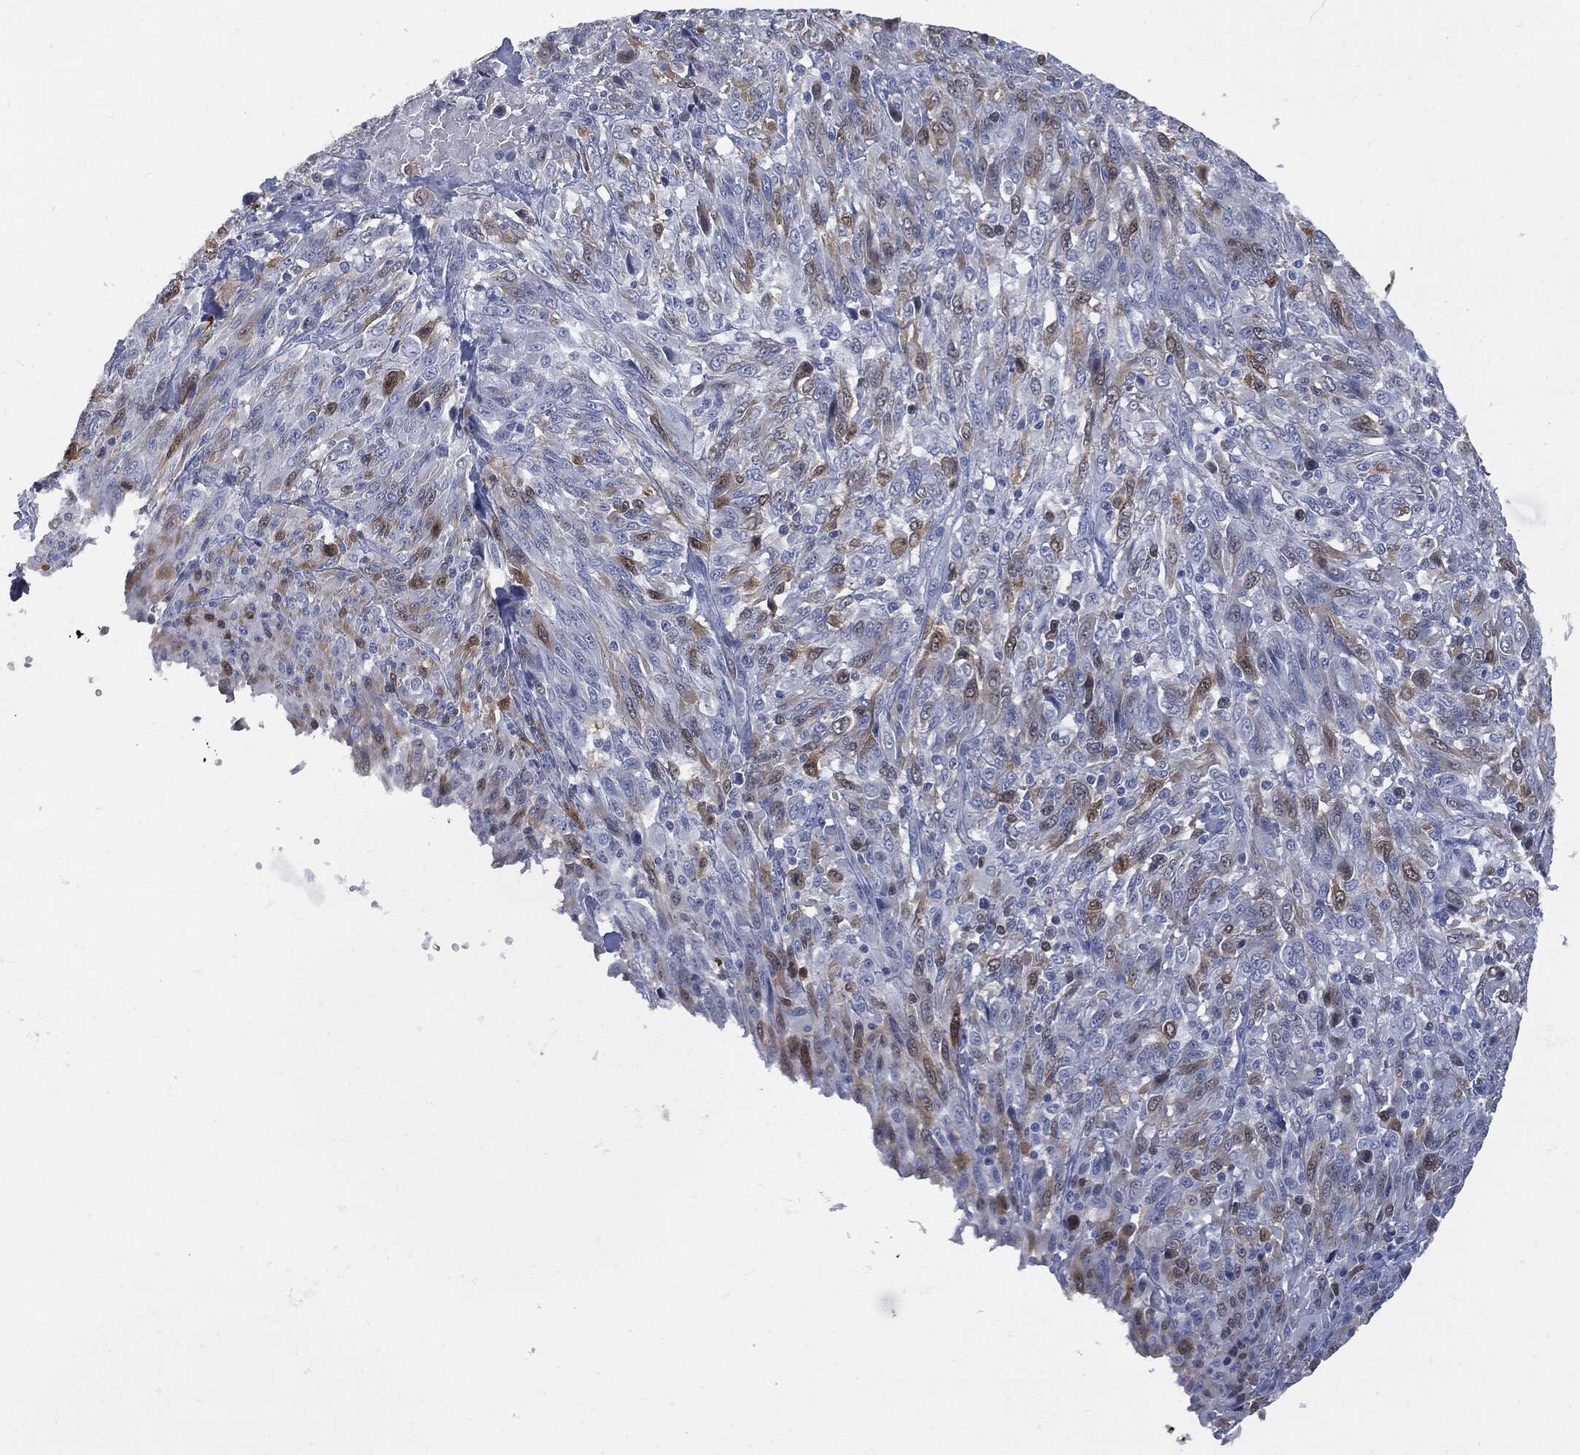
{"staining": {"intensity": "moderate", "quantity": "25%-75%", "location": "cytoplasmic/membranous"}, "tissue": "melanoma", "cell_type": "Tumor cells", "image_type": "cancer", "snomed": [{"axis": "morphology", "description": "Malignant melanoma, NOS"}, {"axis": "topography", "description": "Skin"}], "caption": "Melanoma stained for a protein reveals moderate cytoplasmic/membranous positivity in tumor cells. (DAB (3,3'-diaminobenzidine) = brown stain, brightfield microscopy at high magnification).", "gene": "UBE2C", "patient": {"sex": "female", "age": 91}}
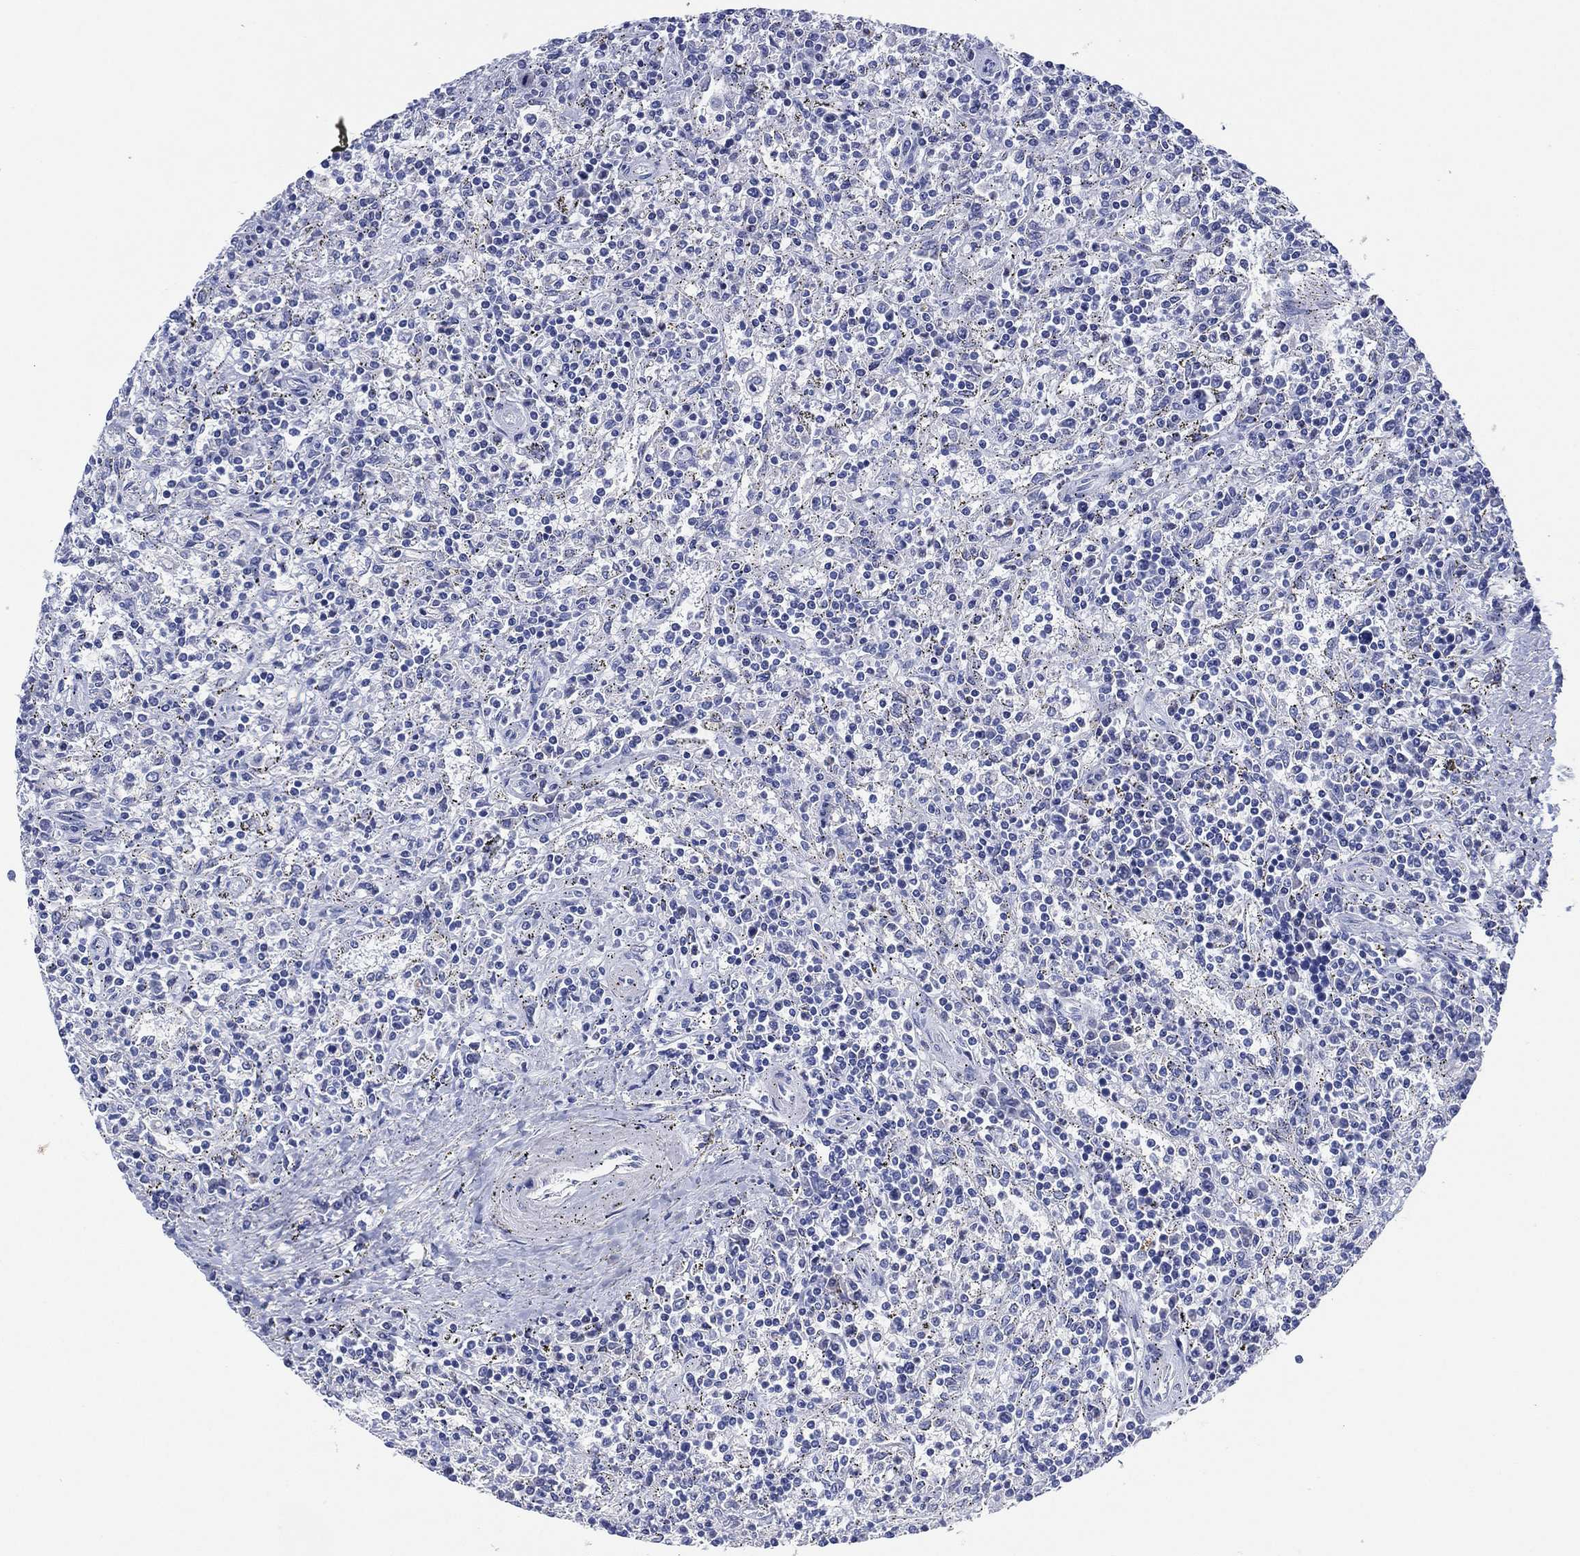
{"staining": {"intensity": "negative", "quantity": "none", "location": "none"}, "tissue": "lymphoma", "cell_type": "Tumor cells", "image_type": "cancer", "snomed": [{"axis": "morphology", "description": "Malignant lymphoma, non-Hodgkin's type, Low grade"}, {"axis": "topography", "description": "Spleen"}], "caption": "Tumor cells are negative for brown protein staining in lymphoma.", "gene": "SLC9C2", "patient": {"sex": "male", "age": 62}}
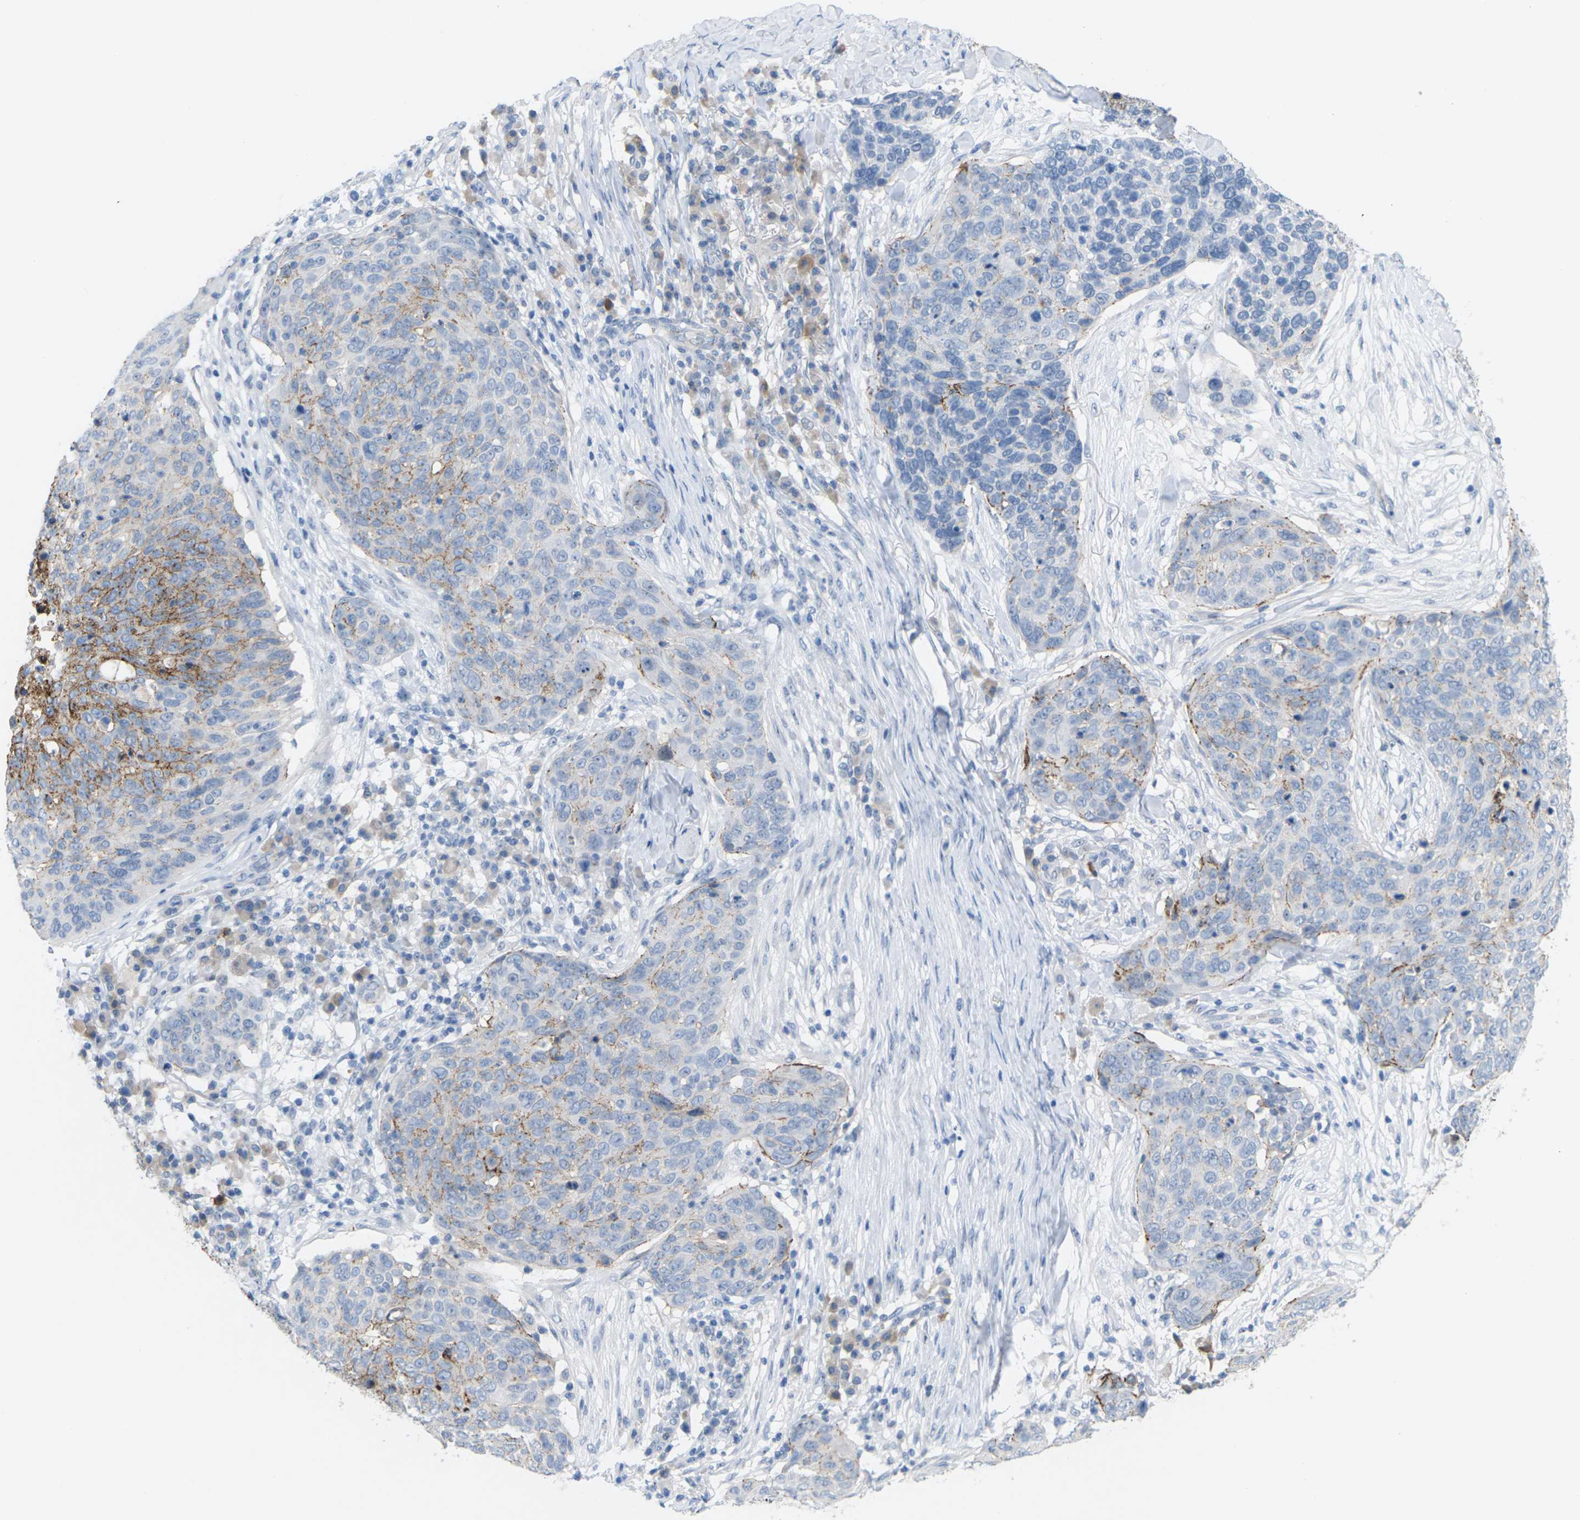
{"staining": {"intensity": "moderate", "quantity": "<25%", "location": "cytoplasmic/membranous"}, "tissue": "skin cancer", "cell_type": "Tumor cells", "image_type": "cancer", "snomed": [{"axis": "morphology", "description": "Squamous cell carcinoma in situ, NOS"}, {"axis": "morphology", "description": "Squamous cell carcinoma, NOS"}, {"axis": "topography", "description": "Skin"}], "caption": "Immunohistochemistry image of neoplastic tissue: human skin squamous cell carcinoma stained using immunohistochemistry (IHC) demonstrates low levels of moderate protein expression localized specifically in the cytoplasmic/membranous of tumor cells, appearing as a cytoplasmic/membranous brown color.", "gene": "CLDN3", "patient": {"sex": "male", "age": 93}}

- - - -

● **What is needed**: The data is to be restated word for word, with any pictures set aside.

● **Result below**:
{"staining": {"intensity": "moderate", "quantity": "25%-75%", "location": "cytoplasmic/membranous"}, "tissue": "melanoma", "cell_type": "Tumor cells", "image_type": "cancer", "snomed": [{"axis": "morphology", "description": "Malignant melanoma, NOS"}, {"axis": "topography", "description": "Skin"}], "caption": "Melanoma stained for a protein reveals moderate cytoplasmic/membranous positivity in tumor cells. (DAB (3,3'-diaminobenzidine) = brown stain, brightfield microscopy at high magnification).", "gene": "UBE2C", "patient": {"sex": "female", "age": 91}}
{"staining": {"intensity": "negative", "quantity": "none", "location": "none"}, "tissue": "lymphoma", "cell_type": "Tumor cells", "image_type": "cancer", "snomed": [{"axis": "morphology", "description": "Malignant lymphoma, non-Hodgkin's type, Low grade"}, {"axis": "topography", "description": "Spleen"}], "caption": "Tumor cells are negative for brown protein staining in lymphoma.", "gene": "SLC9C2", "patient": {"sex": "male", "age": 62}}
{"staining": {"intensity": "moderate", "quantity": "<25%", "location": "cytoplasmic/membranous"}, "tissue": "skin cancer", "cell_type": "Tumor cells", "image_type": "cancer", "snomed": [{"axis": "morphology", "description": "Squamous cell carcinoma in situ, NOS"}, {"axis": "morphology", "description": "Squamous cell carcinoma, NOS"}, {"axis": "topography", "description": "Skin"}], "caption": "Immunohistochemistry image of neoplastic tissue: human skin squamous cell carcinoma stained using immunohistochemistry (IHC) demonstrates low levels of moderate protein expression localized specifically in the cytoplasmic/membranous of tumor cells, appearing as a cytoplasmic/membranous brown color.", "gene": "CLDN3", "patient": {"sex": "male", "age": 93}}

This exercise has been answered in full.